-- Task objective --
Retype exactly the stretch of lines that begins at the line containing "[code lang=text] Executable=Install" and ends at the last line of the data, with no other lines.

Data for review START

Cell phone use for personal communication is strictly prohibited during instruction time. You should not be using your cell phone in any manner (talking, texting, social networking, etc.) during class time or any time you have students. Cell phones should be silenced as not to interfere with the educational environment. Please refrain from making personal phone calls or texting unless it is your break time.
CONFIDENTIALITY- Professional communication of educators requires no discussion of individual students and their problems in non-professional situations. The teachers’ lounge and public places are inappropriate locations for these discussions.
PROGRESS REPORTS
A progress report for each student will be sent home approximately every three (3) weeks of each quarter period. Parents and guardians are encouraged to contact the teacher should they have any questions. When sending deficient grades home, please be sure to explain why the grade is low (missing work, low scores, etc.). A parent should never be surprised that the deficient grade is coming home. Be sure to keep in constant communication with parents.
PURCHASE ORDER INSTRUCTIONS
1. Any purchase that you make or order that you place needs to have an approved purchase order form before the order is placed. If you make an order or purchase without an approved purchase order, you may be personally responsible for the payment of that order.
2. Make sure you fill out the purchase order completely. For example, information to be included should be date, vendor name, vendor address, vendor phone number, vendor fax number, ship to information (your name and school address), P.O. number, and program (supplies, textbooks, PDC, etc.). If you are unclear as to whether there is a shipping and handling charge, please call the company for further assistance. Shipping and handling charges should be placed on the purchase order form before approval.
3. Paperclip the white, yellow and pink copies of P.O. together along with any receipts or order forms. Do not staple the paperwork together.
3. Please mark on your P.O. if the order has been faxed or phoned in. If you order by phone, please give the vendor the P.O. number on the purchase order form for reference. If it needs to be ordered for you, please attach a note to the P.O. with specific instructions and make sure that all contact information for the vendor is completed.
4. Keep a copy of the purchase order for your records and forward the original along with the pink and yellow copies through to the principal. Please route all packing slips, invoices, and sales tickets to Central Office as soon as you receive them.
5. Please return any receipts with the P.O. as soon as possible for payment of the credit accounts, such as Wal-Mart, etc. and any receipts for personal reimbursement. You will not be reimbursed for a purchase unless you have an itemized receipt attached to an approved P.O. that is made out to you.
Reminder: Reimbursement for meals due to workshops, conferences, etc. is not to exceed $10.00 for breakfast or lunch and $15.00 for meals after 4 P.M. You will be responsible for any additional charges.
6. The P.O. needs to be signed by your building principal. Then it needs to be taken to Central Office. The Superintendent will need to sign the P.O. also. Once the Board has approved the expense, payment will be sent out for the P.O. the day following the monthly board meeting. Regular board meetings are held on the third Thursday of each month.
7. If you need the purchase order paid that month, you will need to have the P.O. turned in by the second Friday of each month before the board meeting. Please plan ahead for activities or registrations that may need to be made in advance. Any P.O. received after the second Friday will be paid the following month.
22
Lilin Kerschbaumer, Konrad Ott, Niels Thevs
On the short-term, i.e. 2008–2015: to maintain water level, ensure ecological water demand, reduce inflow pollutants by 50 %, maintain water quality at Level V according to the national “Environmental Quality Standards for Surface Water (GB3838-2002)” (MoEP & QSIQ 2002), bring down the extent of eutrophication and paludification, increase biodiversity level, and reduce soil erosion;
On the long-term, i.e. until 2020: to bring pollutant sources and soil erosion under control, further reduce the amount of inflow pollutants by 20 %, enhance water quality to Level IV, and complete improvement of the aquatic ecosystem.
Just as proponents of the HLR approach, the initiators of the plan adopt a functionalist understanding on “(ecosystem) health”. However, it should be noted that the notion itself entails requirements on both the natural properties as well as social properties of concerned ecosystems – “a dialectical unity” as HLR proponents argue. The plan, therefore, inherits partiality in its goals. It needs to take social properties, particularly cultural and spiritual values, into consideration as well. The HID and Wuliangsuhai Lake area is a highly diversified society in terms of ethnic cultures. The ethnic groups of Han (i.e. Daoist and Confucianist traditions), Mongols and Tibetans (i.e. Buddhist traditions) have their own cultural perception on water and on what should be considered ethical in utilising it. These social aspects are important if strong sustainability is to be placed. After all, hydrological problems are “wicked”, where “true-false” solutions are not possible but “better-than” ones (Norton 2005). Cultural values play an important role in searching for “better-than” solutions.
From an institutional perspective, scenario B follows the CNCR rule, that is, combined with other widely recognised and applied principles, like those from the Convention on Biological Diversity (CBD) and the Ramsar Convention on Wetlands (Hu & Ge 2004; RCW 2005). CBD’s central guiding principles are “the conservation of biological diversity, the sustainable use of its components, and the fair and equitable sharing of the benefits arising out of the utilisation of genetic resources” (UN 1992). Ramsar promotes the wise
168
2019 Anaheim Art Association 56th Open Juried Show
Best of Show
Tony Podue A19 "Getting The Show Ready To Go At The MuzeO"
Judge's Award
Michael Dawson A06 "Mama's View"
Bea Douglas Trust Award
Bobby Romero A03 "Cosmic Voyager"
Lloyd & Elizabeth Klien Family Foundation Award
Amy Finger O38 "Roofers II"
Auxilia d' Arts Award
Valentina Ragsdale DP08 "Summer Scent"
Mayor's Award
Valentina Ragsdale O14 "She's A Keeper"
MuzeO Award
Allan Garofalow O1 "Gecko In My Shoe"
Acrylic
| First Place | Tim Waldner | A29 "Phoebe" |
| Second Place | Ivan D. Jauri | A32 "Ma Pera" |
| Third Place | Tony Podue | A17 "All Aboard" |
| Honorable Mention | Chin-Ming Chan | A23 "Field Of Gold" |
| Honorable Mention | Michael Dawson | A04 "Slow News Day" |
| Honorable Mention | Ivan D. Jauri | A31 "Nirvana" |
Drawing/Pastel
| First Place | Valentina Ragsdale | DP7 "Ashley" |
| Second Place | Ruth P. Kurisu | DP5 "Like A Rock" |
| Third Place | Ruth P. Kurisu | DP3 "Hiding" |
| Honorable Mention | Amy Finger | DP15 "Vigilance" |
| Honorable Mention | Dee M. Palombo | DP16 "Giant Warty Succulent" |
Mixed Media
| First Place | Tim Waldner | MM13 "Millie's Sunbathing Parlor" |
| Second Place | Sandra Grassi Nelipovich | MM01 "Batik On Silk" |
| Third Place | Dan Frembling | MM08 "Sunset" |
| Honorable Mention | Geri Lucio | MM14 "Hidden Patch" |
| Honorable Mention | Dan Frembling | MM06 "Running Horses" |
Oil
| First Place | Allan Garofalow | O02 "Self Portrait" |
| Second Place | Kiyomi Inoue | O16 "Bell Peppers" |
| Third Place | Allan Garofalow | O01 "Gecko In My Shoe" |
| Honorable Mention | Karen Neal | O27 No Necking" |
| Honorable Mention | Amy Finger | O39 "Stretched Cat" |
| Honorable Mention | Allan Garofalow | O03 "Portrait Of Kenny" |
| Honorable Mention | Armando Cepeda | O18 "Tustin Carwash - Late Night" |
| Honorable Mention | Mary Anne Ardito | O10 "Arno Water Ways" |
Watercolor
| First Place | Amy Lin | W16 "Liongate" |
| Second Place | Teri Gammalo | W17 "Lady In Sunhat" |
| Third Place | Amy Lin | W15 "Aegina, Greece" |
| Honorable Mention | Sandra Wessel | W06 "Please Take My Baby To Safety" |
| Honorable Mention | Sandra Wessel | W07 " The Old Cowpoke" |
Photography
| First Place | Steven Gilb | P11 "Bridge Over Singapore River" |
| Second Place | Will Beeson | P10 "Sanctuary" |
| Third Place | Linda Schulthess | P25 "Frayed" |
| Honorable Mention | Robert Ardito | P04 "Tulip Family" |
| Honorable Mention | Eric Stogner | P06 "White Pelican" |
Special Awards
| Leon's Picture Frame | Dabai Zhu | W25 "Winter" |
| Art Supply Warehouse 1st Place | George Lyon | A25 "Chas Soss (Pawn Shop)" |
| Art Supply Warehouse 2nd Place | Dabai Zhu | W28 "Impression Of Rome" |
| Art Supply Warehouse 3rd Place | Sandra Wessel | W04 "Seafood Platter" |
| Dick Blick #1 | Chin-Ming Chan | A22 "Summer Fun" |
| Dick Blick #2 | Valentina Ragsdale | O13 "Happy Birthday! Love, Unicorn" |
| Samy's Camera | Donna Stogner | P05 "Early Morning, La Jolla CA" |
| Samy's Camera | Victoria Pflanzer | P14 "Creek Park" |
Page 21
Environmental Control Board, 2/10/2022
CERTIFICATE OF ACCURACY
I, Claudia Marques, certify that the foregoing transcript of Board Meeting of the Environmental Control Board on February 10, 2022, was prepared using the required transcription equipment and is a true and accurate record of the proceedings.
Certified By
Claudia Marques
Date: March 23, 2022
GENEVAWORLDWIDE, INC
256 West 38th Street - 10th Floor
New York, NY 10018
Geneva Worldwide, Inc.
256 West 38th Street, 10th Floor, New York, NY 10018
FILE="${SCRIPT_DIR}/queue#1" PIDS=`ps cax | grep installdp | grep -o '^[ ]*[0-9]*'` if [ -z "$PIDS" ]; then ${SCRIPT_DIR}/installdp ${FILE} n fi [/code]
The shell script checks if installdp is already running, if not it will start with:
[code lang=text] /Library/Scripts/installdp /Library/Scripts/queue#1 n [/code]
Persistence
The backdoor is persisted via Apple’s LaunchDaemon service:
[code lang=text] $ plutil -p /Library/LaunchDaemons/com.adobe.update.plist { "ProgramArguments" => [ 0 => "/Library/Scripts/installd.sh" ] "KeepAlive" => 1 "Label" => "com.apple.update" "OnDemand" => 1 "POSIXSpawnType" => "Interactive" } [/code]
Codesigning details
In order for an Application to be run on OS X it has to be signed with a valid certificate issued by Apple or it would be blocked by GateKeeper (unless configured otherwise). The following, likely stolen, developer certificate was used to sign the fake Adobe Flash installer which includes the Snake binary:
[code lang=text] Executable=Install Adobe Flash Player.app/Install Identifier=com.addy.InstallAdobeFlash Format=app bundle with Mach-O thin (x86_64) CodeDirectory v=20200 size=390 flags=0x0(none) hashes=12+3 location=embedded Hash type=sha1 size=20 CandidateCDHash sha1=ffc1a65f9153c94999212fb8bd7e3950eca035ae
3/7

Data for review END

-- Solution to this exercise --
[code lang=text] Executable=Install Adobe Flash Player.app/Install Identifier=com.addy.InstallAdobeFlash Format=app bundle with Mach-O thin (x86_64) CodeDirectory v=20200 size=390 flags=0x0(none) hashes=12+3 location=embedded Hash type=sha1 size=20 CandidateCDHash sha1=ffc1a65f9153c94999212fb8bd7e3950eca035ae
3/7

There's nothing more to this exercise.